JOB ITEM
In the entries below, find the line with "Administrasi" and the line with "Linux distributions available.". Return those two lines and all lines between them, exactly.

Dataset entries
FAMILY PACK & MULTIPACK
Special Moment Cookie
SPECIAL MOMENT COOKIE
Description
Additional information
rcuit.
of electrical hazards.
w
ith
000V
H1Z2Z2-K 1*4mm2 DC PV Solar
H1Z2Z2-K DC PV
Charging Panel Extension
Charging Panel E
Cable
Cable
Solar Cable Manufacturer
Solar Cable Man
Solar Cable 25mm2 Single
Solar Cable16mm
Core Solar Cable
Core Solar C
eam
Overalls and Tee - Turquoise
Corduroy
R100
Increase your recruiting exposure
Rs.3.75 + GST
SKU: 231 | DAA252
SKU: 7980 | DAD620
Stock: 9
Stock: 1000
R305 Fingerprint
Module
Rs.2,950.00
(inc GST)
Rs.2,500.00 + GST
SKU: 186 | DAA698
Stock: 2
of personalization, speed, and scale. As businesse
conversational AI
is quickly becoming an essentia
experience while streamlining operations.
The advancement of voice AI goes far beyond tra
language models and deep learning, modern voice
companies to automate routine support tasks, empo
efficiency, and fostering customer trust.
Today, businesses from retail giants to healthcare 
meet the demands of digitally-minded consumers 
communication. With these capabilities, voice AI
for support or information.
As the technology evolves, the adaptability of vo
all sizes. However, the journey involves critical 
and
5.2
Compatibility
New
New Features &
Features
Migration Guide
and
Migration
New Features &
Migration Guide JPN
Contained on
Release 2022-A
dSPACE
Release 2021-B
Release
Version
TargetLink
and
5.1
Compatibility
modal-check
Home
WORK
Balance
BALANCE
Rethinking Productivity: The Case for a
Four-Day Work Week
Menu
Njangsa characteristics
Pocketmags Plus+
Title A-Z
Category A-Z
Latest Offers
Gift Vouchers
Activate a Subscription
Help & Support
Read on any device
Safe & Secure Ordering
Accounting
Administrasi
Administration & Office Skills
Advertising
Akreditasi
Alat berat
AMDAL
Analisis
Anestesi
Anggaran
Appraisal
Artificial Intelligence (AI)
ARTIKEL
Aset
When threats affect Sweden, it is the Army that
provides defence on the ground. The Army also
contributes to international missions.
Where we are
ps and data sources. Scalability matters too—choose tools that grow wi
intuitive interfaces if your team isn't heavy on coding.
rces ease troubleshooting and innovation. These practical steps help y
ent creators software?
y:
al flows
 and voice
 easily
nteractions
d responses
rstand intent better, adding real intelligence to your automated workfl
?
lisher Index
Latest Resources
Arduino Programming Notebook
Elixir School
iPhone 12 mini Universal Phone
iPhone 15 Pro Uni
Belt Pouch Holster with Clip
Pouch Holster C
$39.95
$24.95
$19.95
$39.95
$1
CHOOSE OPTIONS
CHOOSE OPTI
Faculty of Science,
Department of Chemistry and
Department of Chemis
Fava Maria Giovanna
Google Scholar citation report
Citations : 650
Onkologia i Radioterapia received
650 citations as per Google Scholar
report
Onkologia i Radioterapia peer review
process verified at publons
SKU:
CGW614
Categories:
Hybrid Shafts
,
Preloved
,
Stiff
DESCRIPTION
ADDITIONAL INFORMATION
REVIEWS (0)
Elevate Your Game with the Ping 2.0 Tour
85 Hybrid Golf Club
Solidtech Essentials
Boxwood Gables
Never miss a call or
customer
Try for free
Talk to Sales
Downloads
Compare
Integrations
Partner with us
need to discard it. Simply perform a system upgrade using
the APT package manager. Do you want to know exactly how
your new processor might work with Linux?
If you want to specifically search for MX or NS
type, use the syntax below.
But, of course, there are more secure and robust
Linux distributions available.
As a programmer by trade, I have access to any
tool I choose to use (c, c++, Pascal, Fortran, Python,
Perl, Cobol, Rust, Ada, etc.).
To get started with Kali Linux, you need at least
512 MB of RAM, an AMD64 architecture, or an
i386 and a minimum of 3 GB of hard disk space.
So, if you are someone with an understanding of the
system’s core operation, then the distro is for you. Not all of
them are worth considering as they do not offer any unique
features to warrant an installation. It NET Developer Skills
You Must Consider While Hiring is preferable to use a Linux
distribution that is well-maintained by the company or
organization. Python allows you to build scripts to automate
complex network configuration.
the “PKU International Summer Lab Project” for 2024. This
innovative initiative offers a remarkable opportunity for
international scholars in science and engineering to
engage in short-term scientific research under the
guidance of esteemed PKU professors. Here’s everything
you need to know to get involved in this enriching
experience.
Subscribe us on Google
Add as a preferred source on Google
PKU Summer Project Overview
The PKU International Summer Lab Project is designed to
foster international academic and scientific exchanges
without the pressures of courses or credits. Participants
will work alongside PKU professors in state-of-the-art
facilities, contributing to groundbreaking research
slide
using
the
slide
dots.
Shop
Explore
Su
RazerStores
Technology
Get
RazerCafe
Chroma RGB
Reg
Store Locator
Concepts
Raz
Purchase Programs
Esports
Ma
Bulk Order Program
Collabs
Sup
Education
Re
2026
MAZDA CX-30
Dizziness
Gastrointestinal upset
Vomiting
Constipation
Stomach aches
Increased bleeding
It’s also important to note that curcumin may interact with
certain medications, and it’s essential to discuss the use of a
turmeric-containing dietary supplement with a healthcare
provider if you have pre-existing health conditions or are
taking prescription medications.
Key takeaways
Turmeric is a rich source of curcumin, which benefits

RESPONSE BOX
Administrasi
Administration & Office Skills
Advertising
Akreditasi
Alat berat
AMDAL
Analisis
Anestesi
Anggaran
Appraisal
Artificial Intelligence (AI)
ARTIKEL
Aset
When threats affect Sweden, it is the Army that
provides defence on the ground. The Army also
contributes to international missions.
Where we are
ps and data sources. Scalability matters too—choose tools that grow wi
intuitive interfaces if your team isn't heavy on coding.
rces ease troubleshooting and innovation. These practical steps help y
ent creators software?
y:
al flows
 and voice
 easily
nteractions
d responses
rstand intent better, adding real intelligence to your automated workfl
?
lisher Index
Latest Resources
Arduino Programming Notebook
Elixir School
iPhone 12 mini Universal Phone
iPhone 15 Pro Uni
Belt Pouch Holster with Clip
Pouch Holster C
$39.95
$24.95
$19.95
$39.95
$1
CHOOSE OPTIONS
CHOOSE OPTI
Faculty of Science,
Department of Chemistry and
Department of Chemis
Fava Maria Giovanna
Google Scholar citation report
Citations : 650
Onkologia i Radioterapia received
650 citations as per Google Scholar
report
Onkologia i Radioterapia peer review
process verified at publons
SKU:
CGW614
Categories:
Hybrid Shafts
,
Preloved
,
Stiff
DESCRIPTION
ADDITIONAL INFORMATION
REVIEWS (0)
Elevate Your Game with the Ping 2.0 Tour
85 Hybrid Golf Club
Solidtech Essentials
Boxwood Gables
Never miss a call or
customer
Try for free
Talk to Sales
Downloads
Compare
Integrations
Partner with us
need to discard it. Simply perform a system upgrade using
the APT package manager. Do you want to know exactly how
your new processor might work with Linux?
If you want to specifically search for MX or NS
type, use the syntax below.
But, of course, there are more secure and robust
Linux distributions available.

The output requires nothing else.